The creation of the Fire District combined the existing resources of the Johnson County Fire Department, Chilhowee Volunteer Fire Department, Leeton Volunteer Fire Department, and the Rural Knob Noster Volunteer Fire Department. Fire District daily operations were placed under the direction of the County Fire Chief William P. Parsons who served as Chief until his retirement in 1995. An original tax assessment of thirty cents per one hundred dollar assessed value provided the District with its operating funds. The tax levy was decreased over the years to its lowest level of fourteen cents.

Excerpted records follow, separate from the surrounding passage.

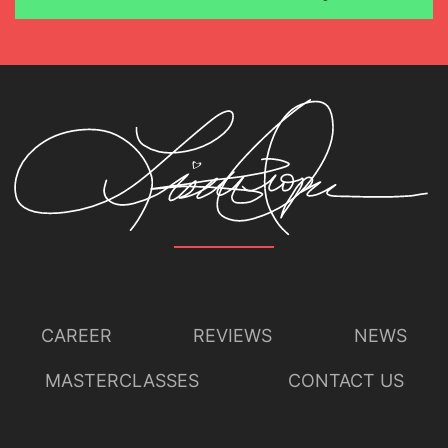
CAREER
REVIEWS
NEWS
MASTERCLASSES
CONTACT US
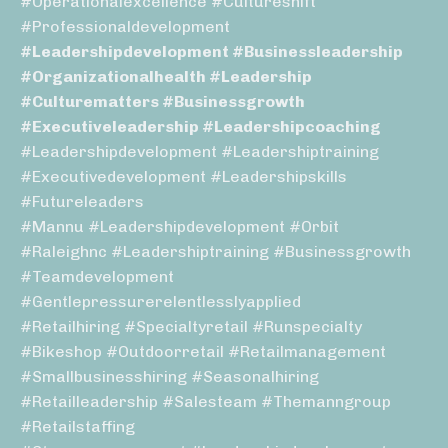
#operationalexcellence #cultureshift
#professionaldevelopment
#leadershipdevelopment #businessleadership
#organizationalhealth #leadership
#culturematters #businessgrowth
#executiveleadership #leadershipcoaching
#leadershipdevelopment #leadershiptraining
#executivedevelopment #leadershipskills
#futureleaders
#mannu #leadershipdevelopment #orbit
#raleighnc #leadershiptraining #businessgrowth
#teamdevelopment
#gentlepressurerelentlesslyapplied
#retailhiring #specialtyretail #runspecialty
#bikeshop #outdoorretail #retailmanagement
#smallbusinesshiring #seasonalhiring
#retailleadership #salesteam #themanngroup
#retailstaffing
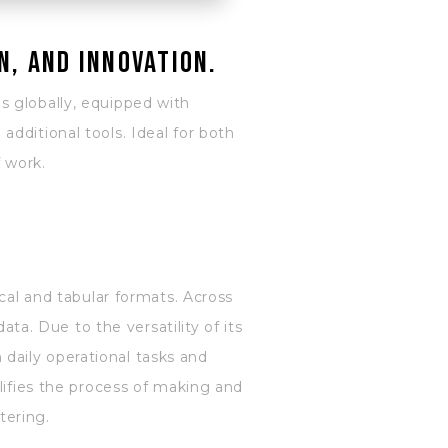
n, and innovation.
s globally, equipped with
dditional tools. Ideal for both
f work.
cal and tabular formats. Across
ata. Due to the versatility of its
daily operational tasks and
lifies the process of making and
tering.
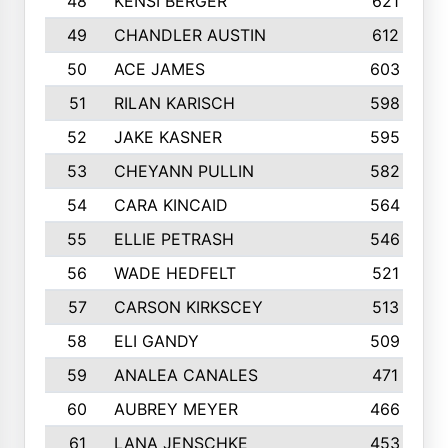
48
KENSI BERGER
621
49
CHANDLER AUSTIN
612
50
ACE JAMES
603
51
RILAN KARISCH
598
52
JAKE KASNER
595
53
CHEYANN PULLIN
582
54
CARA KINCAID
564
55
ELLIE PETRASH
546
56
WADE HEDFELT
521
57
CARSON KIRKSCEY
513
58
ELI GANDY
509
59
ANALEA CANALES
471
60
AUBREY MEYER
466
61
LANA JENSCHKE
453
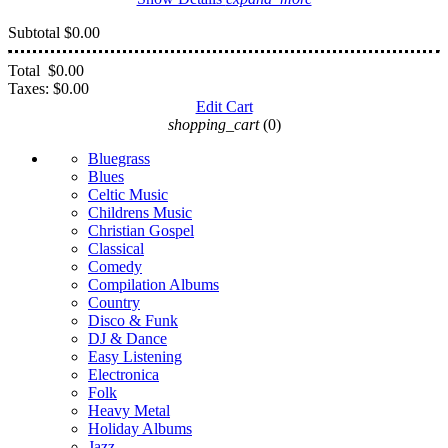
Subtotal
$0.00
Total
$0.00
Taxes:
$0.00
Edit Cart
shopping_cart
(0)
Bluegrass
Blues
Celtic Music
Childrens Music
Christian Gospel
Classical
Comedy
Compilation Albums
Country
Disco & Funk
DJ & Dance
Easy Listening
Electronica
Folk
Heavy Metal
Holiday Albums
Jazz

Voter support was requested twice in the following years to increase funding for District operations.

The formation of the Fire District brought together approximately eight pieces of fire apparatus and twenty to thirty firefighters from the combined departments. Through untold dedication and countless hours of donated time from the volunteers, the District grew and continues to grow today. Currently, the District operates fifty four pieces of apparatus including thirteen engines, eleven tankers, thirteen grass fire units, six UTVs, fifteen support vehicles, one mobile air cascade unit, one rescue unit, and three boats.  The District also maintains a Safety House, which is available to all departments of the county for public education. The equipment is housed in twelve stations, which are located in or near Warrensburg, Leeton, Chilhowee, Knob Noster, Centerview, Valley City, Columbus, Fayetteville, Cornelia, and Burtville. The Chief and Assistant Chief serve as full time employees leading approximately one hundred forty volunteer personnel including the Division Chief-Training and Safety, four Battalion Chiefs, two training Captains, five training Lieutenants, twelve station Captains, eleven station Lieutenants, and over one hundred firefighters.

On April 1, 2019, three new full-time positions were added to the District including one full-time Captain and two full-time firefighters. These full-time positions began supplementing responses from the District’s volunteers throughout the entire District for any call for service. These positions are on duty Monday through Friday from 8 AM to 5 PM to support daytime volunteer response.